“It would be fatal for the nation to overlook the urgency of the moment,” Rev. Martin Luther King Jr. said, speaking to a crowd of approximately 250,000 on a hot day in August of 1963.
“This sweltering summer of the Negro’s legitimate discontent will not pass until there is an invigorating autumn of freedom and equality. 1963 is not an end, but a beginning,” he said in his famous ‘I Have a Dream’ speech.
He was right, 1963 was just the beginning. In the 60 years since Martin Luther King Jr. stood on the steps of the Washington Monument at the March on Washington for Jobs and Freedom, so much has changed, and yet, so much has stayed the same.
I remember the sweltering summer of 2020, watching people take to the streets the same way they flocked to Washington D.C. to declare that this was not the end, but yet another beginning. They crowded the streets wearing masks — because we were fighting not just the plague of injustice, but a literal plague known as COVID — many in all black, fists raised in protest. They chanted “I can’t breathe,” “Stop killing us,” “Black lives matter.” These were not just platitudes, but the rallying cries of people in crisis.
Somehow, Black Americans found themselves in yet another summer of legitimate discontent. We were tired of the empty promises, of the platitudes that easily slipped through the lips of the white people in power who told us the same things I’m sure Brother Martin and his peers heard: “We see you, we hear you.”
But did they really hear us? Because we had already demonstrated in this fashion six years earlier with the same rallying cry.
In the summer of 2014, I took to the street, baby strapped to my chest, to protest the killing of Eric Garner mere minutes from where we lived. We chanted “I can’t breathe” before it became the call to action it is today. Back then they were the final words of a Black man taken from this world too soon. I wiped sweat from my brow as many other Black women with babies strapped to their chests had done in the past.
In both 2014 and 2020, I thought of that August day in 1963. Is this the future those men and women marched for? To see their children and grandchildren being choked to death in the streets in a video played on loop on the nightly news? Did they get attacked by dogs and hoses so that future generations could inherit the same fears of men in blue uniforms? Could they have ever imagined as they listened to King’s voice ring out over the Mall that their descendants would take to those same streets with bullhorns? That instead of saying “Free at last,” they’d be reminding the world that “Black lives matter.”

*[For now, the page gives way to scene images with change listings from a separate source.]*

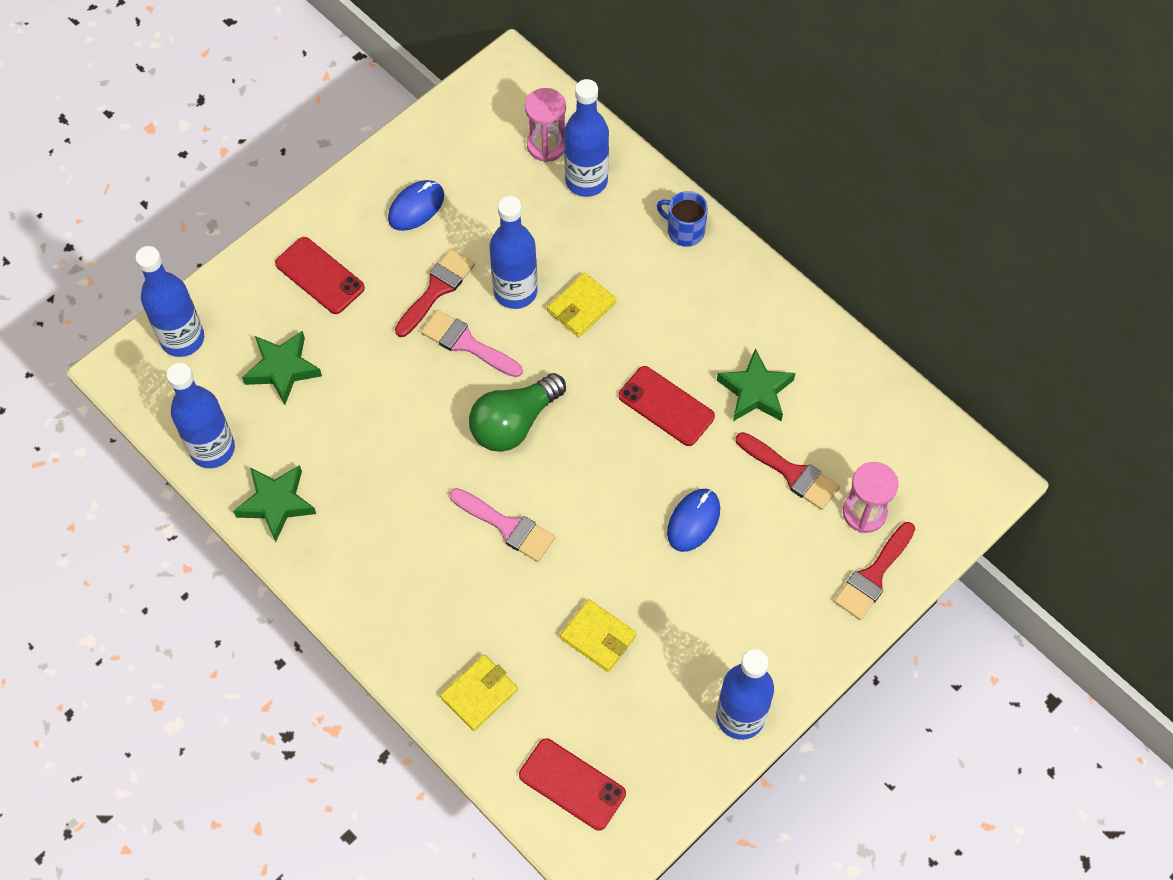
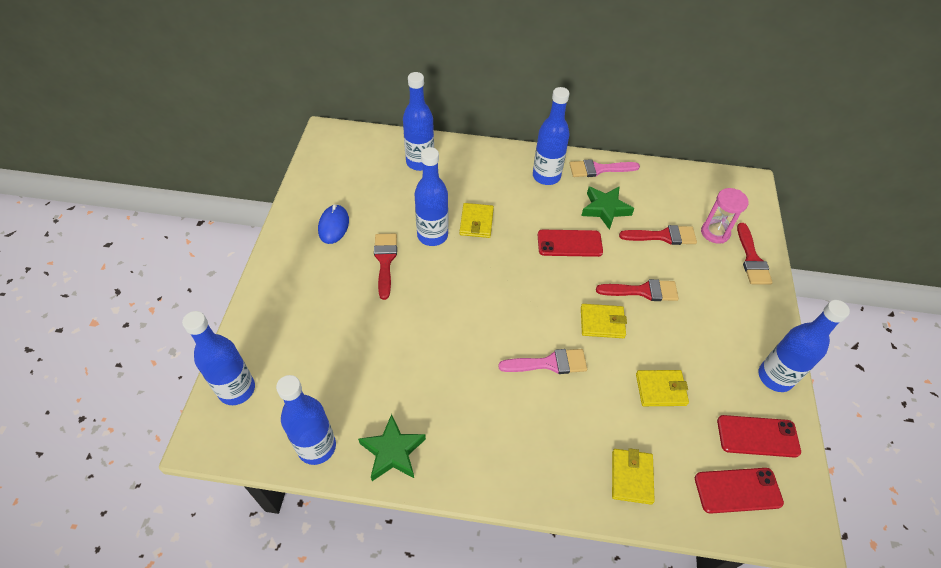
camera: 40 degrees left, 10 degrees down
green star [242,331,322,405] -> none
red phone [275,237,365,314] -> red phone moved to [717,415,801,458]
pink brush [421,310,523,377] -> pink brush moved to [569,159,640,177]
green light bulb [469,373,566,452] -> none
pink hourglass [525,88,566,162] -> none
blue mug [657,191,708,247] -> none
blue mouse [667,489,720,552] -> red brush [596,279,679,301]
none -> blue bottle [533,87,569,185]
none -> yellow wallet [581,304,627,338]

King said it himself during his speech: “There are those who are asking the devotees of civil rights, when will you be satisfied? We can never be satisfied as long as the Negro is the victim of the unspeakable horrors of police brutality.”
The unspeakable horrors of police brutality haven’t gone anywhere in 60 years. I’d argue that they have only become more horrible as the years have gone on, happening in broad daylight in a loop on CNN. When they used to beat us with sticks, now they shoot first and ask questions later. Instead of dogs, they use tasers. Worst of all, they stole our rallying cry, bastardizing it with their own sick logic, using imaginary “blue lives” as a distraction.
King said, “There will be neither rest nor tranquility in America until the Negro is granted his citizenship rights. The whirlwinds of revolt will continue to shake the foundations of our nation until the bright day of justice emerges.”
People ask why we still fight and write and gather in protest and community. It’s simple; the Black American has only gained freedom on paper, not in practice.
Our neighborhoods are still ravaged by purposeful policy choices to keep us in poverty, without safe and affordable homes, and subject to crime. We still earn cents for every white man’s dollar. The white men in power still keep us away from the ballot box out of fear. Black Americans are still being systematically kept out of the nation’s narrative. Too much of white America is content to break our backs, but never allow us to put our feet up and rest.
Until the day of true equality is achieved, not the version of equality we’re sold to convince us that we’re equal, we will fight. We will strap our babies to our chests, sweat gathering on our brows, and march until our feet ache. That is a promise.